BUCA’YA GENÇLİK MERKEZİ GELİYOR
Giriştikleri sosyal projelerden de bahseden Baykalmış, “Gençlik kamplarıyla 500 gencimizi ilk kez İzmir dışına çıkarıp millî bilinç kazandırdık. Tarihimizdeki mücadeleyi yerinde hissetmelerini sağladık. Çünkü etrafımızdaki kuşatmalara karşı güçlü millet–güçlü devlet bilinci çok önemli. Engelsiz Kızılay kapsamında da çalışmalarımız sürüyor. 2025–27 eylem planımızda aşevinin daha büyük bir alana taşınması yer alıyor. Huzurevi projemiz ise klasik bir bakım evi değil; üniversitelere yakın, yaşlılarımızın gençlerle sosyal iletişim içinde olacağı, bahçeli ve yaşam alanları olan bir proje olacak. Cezaevleriyle yapılan protokoller kapsamında da ihtiyaç sahiplerine ulaşmaya devam edeceğiz. Üniversitelerle görüşmelerimiz sürüyor. Bağışçılarımızın desteğiyle daha fazla kişiye ulaşmayı hedefliyoruz. Devletten izin süreçleri tamamlandığında Buca’da bir Gençlik Merkezi kuracağız. 9 Eylül Üniversitesi yanında planlanan merkezde gençler yemek yiyebilecek, kütüphanede ders çalışabilecek ve sosyal aktiviteler yapabilecek. 2022–24 arasında nakdi yardımlarla ciddi bir kitleye ulaştık. Kızılay şubeleri arasında ekonomik olarak zarara düşmeden hizmet veren bir yapıyız. 2025’te de hedefimiz aynı. İlk yardım alanında bugüne kadar 12 bin 53 kişiye eğitim verdik.
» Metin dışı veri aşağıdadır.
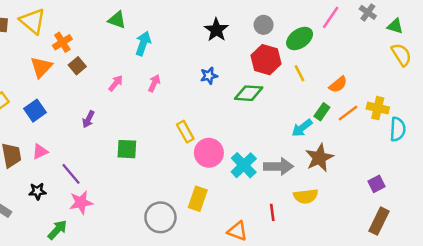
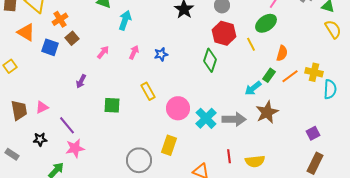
green ellipse: (300, 39) -> (266, 23), moved
orange triangle: (41, 67) -> (26, 32), moved, turned -42
blue star: (209, 76) -> (161, 54), moved
orange semicircle: (338, 84) -> (282, 53), turned -35
green diamond: (249, 93) -> (210, 60), turned -75
blue square: (35, 111) -> (50, 47), moved, turned -36
yellow rectangle: (185, 132) -> (148, 91), moved
yellow semicircle: (306, 196) -> (255, 161), moved

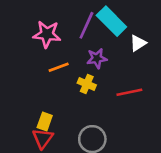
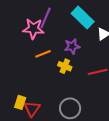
purple line: (86, 25) -> (46, 18), moved
yellow rectangle: (45, 122) -> (20, 102), moved

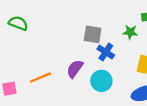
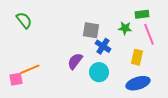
green semicircle: (18, 23) -> (24, 20), turned 30
orange line: (40, 78) -> (30, 69), moved

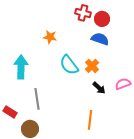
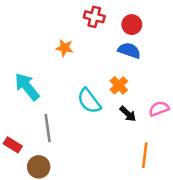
red cross: (83, 13) -> (94, 17), moved
cyan semicircle: (69, 65) -> (89, 101), moved
cyan arrow: (21, 67) -> (27, 87), turned -40
orange line: (90, 120) -> (145, 155), moved

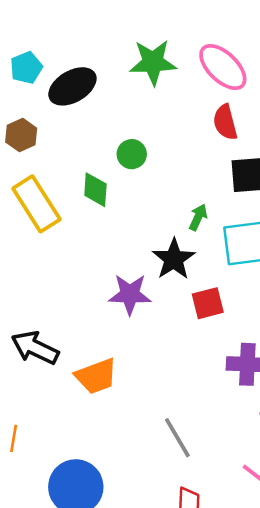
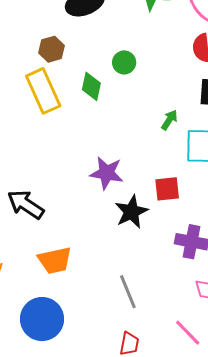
brown hexagon: (21, 135) -> (51, 49), moved
black star: (174, 259) -> (131, 212), moved
orange trapezoid: (96, 376) -> (55, 260), moved

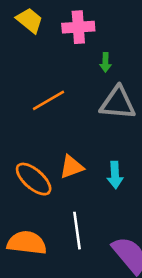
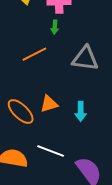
green arrow: (105, 62) -> (55, 27), moved
white line: (77, 231) -> (51, 151), turned -64

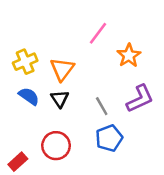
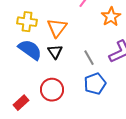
yellow cross: (25, 62) -> (27, 22), turned 30
blue semicircle: (29, 96) -> (30, 50), size x1.4

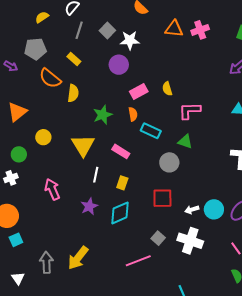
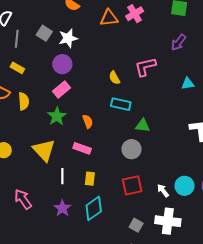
pink rectangle: (139, 91) -> (61, 89), moved
pink L-shape: (190, 111) -> (145, 67), moved
orange semicircle: (133, 114) -> (88, 121), moved
cyan rectangle: (151, 131) -> (121, 104), moved
white arrow: (192, 210) -> (163, 191), turned 80

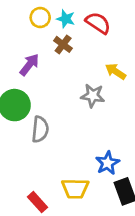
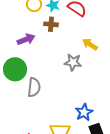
brown cross: (63, 44) -> (51, 24), turned -32
purple arrow: (29, 65) -> (26, 39), turned 30

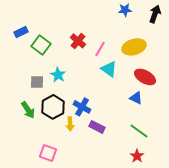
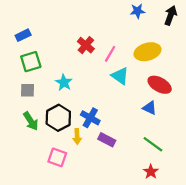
green square: (41, 45) -> (31, 62), moved, turned 36
gray square: (37, 82) -> (28, 90), moved
pink square: (48, 153) -> (57, 157), moved

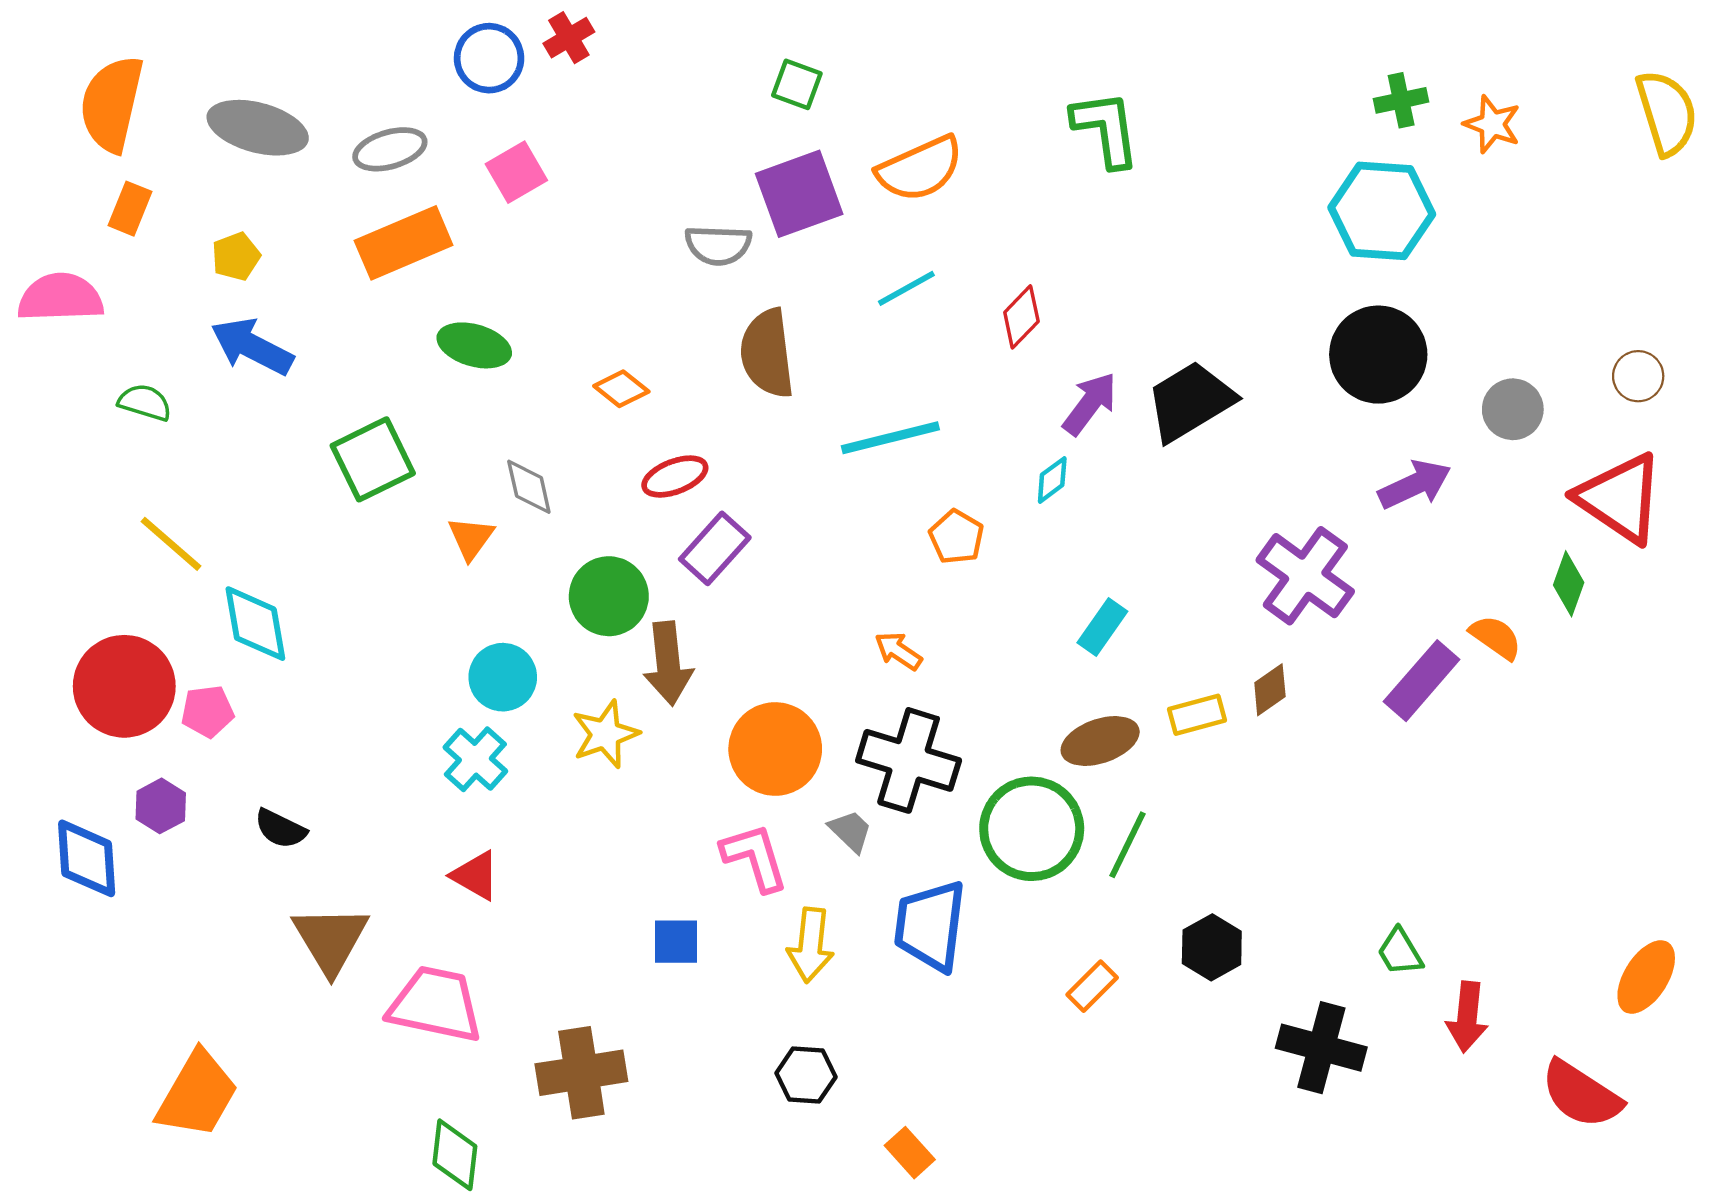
Yangın ve afetlerde Kızılay hem genel merkez hem İzmir Şube olarak aktif rol aldı. Toplum Merkezimizde özellikle mültecilere destek veriyoruz. Belediyelerle sosyal market iş birliklerimiz var. Büyükşehir Belediyesi’nden de destek alıyoruz. İlk yardımda 3 yılda 49 bin 911 kişiye ulaştık, 96 seminerle 135 bin kişiye farkındalık verdik. 8 bin 600 öğrencimize de ‘Afet Dinle, Hazırlıklı Ol’ projesi kapsamında destek sağladık” dedi.